A connexion, a joining. A linking. A synergy. We do some blessed thing not to make points, but because in so doing we co-operate, connect, make contact with the thing we want to become.
Maybe the proper understanding is not “By your commandments” but, taking the suffix, “b’” literally as “in” what we mean is “made us holy in your mitzvahs“. Maybe the proper understanding of icons and rosaries isn’t “sacramentals” but “mitzvahs” - connexions. (We’ll leave to the ultra-Protestant their mistake of “Works-based righteousness” - which they will see in both Icons and Teffilin.)
My point here is not to Christianise Judaism or to “return to the Jewish Roots” of Christianity but rather to show the parallel: how, at least here, the common divisions are based on misunderstanding rather than actually difference.

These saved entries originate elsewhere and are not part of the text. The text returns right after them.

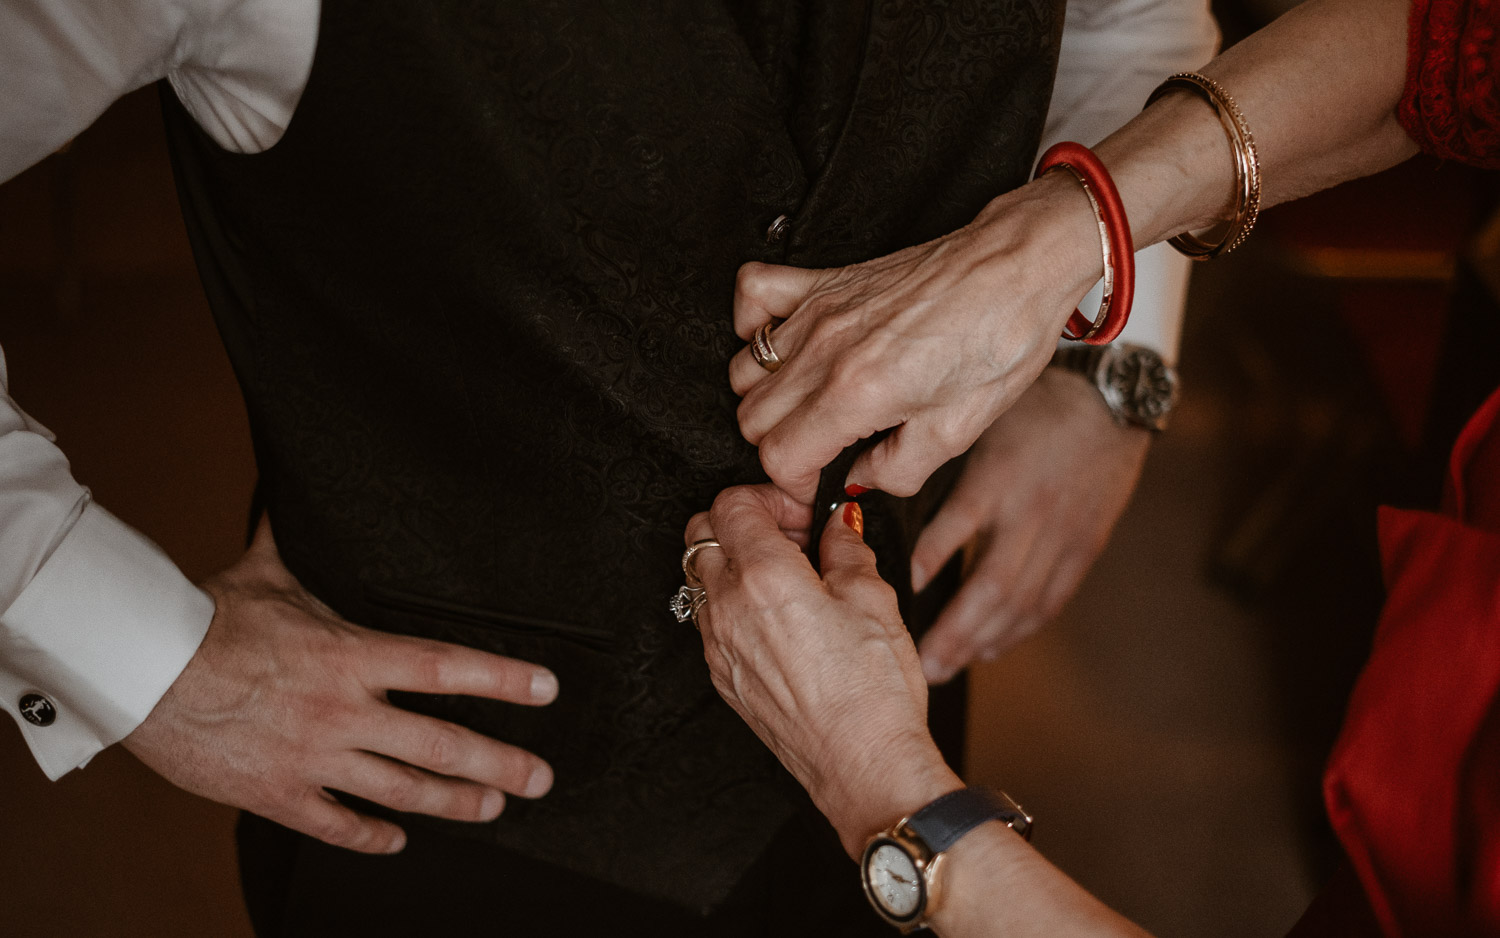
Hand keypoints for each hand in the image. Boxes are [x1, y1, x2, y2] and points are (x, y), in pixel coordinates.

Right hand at [122, 517, 557, 853]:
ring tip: (492, 807)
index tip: (547, 688)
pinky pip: (337, 826)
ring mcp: (315, 758)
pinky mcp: (278, 793)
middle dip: (501, 763)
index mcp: (351, 655)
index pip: (447, 667)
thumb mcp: (265, 573)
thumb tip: (294, 495)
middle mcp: (344, 711)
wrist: (141, 671)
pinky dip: (372, 837)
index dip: (504, 678)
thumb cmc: (206, 618)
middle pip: (442, 744)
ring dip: (454, 803)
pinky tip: (397, 841)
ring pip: (402, 792)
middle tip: (541, 777)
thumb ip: (293, 545)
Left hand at [684, 485, 959, 854]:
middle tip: (789, 538)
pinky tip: (779, 619)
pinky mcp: (722, 676)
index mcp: (764, 578)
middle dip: (741, 522)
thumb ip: (846, 549)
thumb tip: (837, 525)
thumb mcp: (874, 600)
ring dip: (734, 562)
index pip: (730, 503)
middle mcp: (728, 608)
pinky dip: (732, 603)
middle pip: (700, 533)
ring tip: (787, 580)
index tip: (800, 514)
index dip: (767, 497)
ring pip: (699, 577)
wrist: (862, 765)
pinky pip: (709, 620)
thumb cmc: (873, 692)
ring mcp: (718, 646)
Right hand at [728, 172, 1101, 503]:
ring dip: (768, 397)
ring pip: (744, 370)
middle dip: (781, 446)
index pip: (779, 456)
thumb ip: (897, 470)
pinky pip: (751, 294)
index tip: (819, 483)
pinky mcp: (824, 280)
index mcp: (858, 392)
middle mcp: (826, 349)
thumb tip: (859, 478)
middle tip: (820, 451)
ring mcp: (818, 310)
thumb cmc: (1000, 339)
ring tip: (808, 405)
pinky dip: (751, 325)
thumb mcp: (959, 431)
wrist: (1017, 269)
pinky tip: (783, 345)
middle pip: (752, 418)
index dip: (796, 483)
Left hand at [911, 369, 1148, 682]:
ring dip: (982, 641)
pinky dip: (1019, 631)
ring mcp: (1062, 535)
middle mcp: (1030, 513)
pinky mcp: (1085, 547)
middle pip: (991, 586)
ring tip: (945, 668)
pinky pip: (1051, 600)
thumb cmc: (1035, 401)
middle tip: (917, 665)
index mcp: (997, 476)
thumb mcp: (979, 418)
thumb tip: (877, 488)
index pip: (953, 529)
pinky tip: (992, 650)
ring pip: (1021, 603)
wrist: (1110, 397)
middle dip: (953, 631)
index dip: (923, 566)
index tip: (890, 596)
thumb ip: (938, 457)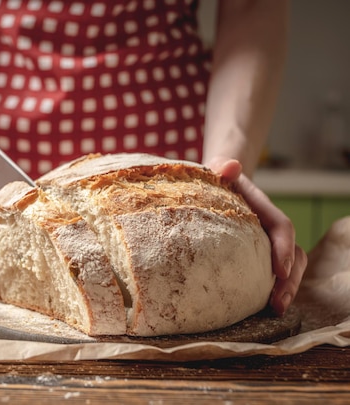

Of course, there is also the more mystical thought that as we behave and love like Christ, that mystical connection gives us a greater union with Christ. That is, our goal is indeed mystical union with Christ. The more we behave and love like him, the more we are deified.
I lean more towards the side of living and loving like Christ rather than emphasizing a meditative mystical knowledge (a la hesychasts). In this I admire the Mother Theresas who found union with Christ, and true holyness in service and practical love.
100% agreement! But that’s supposed to be the point of all the other things, ya? I mean we pray a thousand Jesus prayers, do hundreds of prostrations, use holy oil and icons, (ie do mitzvot)… in order to be more loving, right? Which is the greatest commandment (Mitzvot = connexion to Grace).
Or so I thought.
The Mitzvah is not a “thing you do to score points”. A Mitzvah is a connexion, a link forged in a chain between us and the Holy One.
Bingo!!!!!!
Or maybe as Rabbi David Hartman would say “brining G-D consciousness to every aspect and moment of our lives”.
If this is a subject of Interest you might ( if you have not already done so) read Seek My Face: A Jewish Mystical Theology by Rabbi Arthur Green. It has a Chapter that does a nice job of exploring this vary subject.